▶ **DIRECTIONS**
Exact copy, no pictures: set down every entry below as written.

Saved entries

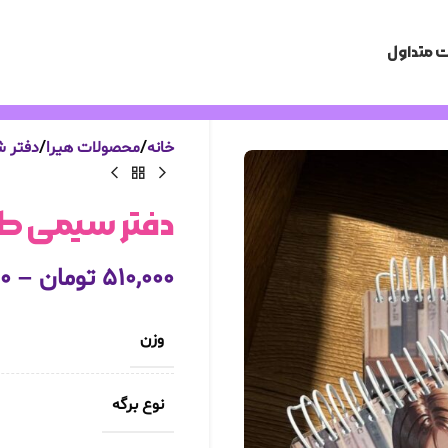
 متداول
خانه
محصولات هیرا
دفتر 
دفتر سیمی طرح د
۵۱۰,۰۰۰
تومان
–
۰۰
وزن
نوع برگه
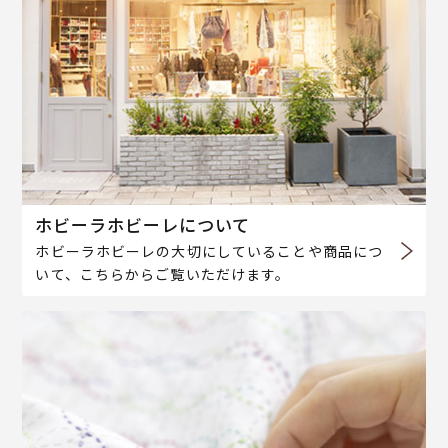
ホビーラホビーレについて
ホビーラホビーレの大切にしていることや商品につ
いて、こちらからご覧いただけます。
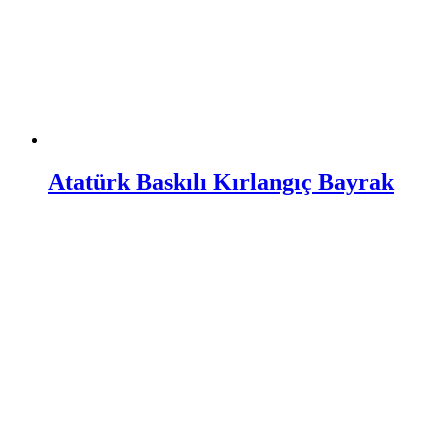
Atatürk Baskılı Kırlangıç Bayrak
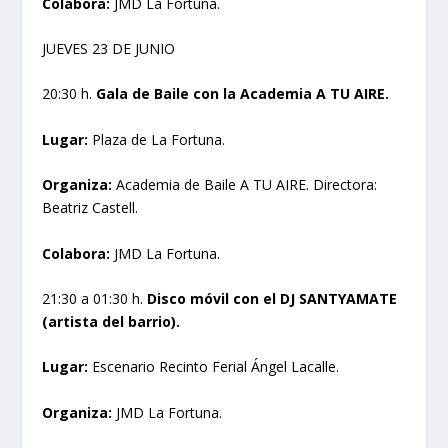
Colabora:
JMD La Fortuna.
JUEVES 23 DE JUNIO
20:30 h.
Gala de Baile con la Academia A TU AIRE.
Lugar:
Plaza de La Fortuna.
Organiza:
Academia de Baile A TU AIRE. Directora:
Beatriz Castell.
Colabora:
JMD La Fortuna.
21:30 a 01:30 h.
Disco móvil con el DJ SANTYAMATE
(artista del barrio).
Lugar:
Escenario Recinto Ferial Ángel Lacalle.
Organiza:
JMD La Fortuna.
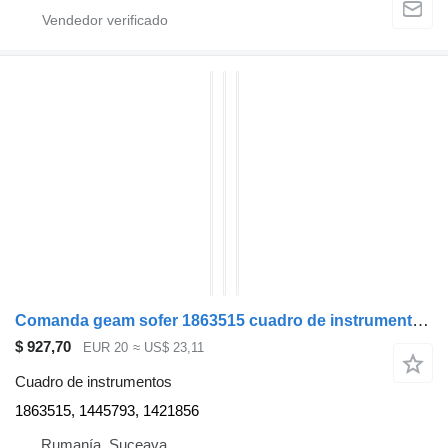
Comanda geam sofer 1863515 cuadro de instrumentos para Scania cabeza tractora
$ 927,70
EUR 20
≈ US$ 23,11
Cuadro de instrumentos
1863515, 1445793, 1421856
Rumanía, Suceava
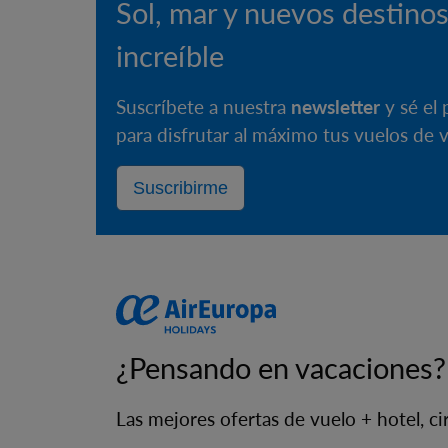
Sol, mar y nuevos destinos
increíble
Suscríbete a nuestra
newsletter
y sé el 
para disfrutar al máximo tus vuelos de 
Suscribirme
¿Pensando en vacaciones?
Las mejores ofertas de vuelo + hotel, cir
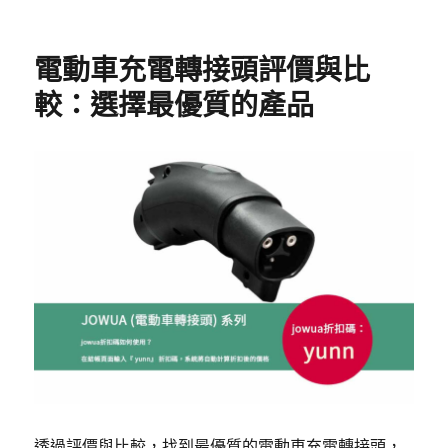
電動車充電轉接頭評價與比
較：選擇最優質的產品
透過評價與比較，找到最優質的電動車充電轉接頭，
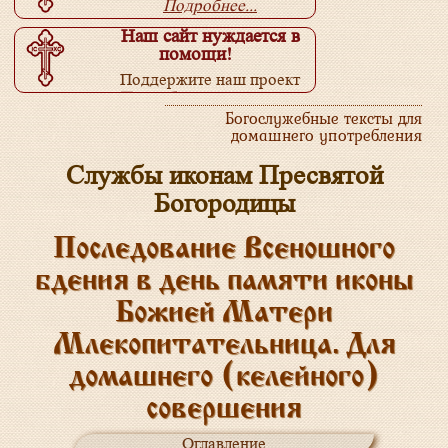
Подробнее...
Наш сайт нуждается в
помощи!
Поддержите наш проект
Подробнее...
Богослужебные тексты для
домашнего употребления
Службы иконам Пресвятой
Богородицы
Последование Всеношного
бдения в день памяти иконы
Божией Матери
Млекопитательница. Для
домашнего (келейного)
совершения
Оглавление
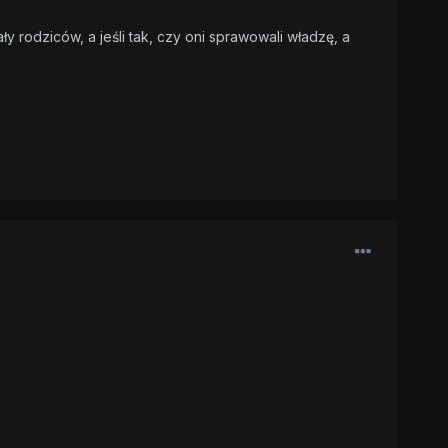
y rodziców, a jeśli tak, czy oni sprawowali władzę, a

▶ **WRITTEN SOLUTION**
 متداول
خانه
محصولات هیرا
دفتر 
دفتر سیمی طرح د
۵۱۰,۰۰۰
تومان
–
۰۰
وزن
نوع برگه
ホビーラホビーレについて
ホビーラホビーレの大切にしていることや商品につ
いて、こちらからご覧いただけます。
Atatürk Baskılı Kırlangıç Bayrak
Colabora:
JMD La Fortuna.
JUEVES 23 DE JUNIO
20:30 h.
Gala de Baile con la Academia A TU AIRE.
Lugar:
Plaza de La Fortuna.
Organiza:
Academia de Baile A TU AIRE. Directora:
Beatriz Castell.
Colabora:
JMD La Fortuna.
21:30 a 01:30 h.
Disco móvil con el DJ SANTYAMATE
(artista del barrio).
Lugar:
Escenario Recinto Ferial Ángel Lacalle.
Organiza:
JMD La Fortuna.
Comanda geam sofer 1863515 cuadro de instrumentos para Scania cabeza tractora
$ 927,70
EUR 20
≈ US$ 23,11
Cuadro de instrumentos
1863515, 1445793, 1421856
Rumanía, Suceava
Sol, mar y nuevos destinos
increíble
Suscríbete a nuestra
newsletter
y sé el 
para disfrutar al máximo tus vuelos de 
Suscribirme
¿Pensando en vacaciones?
Las mejores ofertas de vuelo + hotel, cir
電動車充電轉接頭評價與比
較：選擇最優質的產品
透過評價與比較，找到最優質的電動車充電轉接頭，
Подробнее...
Наш сайт нуждается в
помощи!
Поддержите наш проект
Подробнее...
Богослужебные тексты для
домашнего употребления
Службы иконам Пресвятой
Богородицы
Последование Всеношного
бдения в день памяти иконы
Божией Матери
Млекопитательница. Для
домашнего (келейного)
совершения
Оглавление
y rodziców, a jeśli tak, czy oni sprawowali władzę, a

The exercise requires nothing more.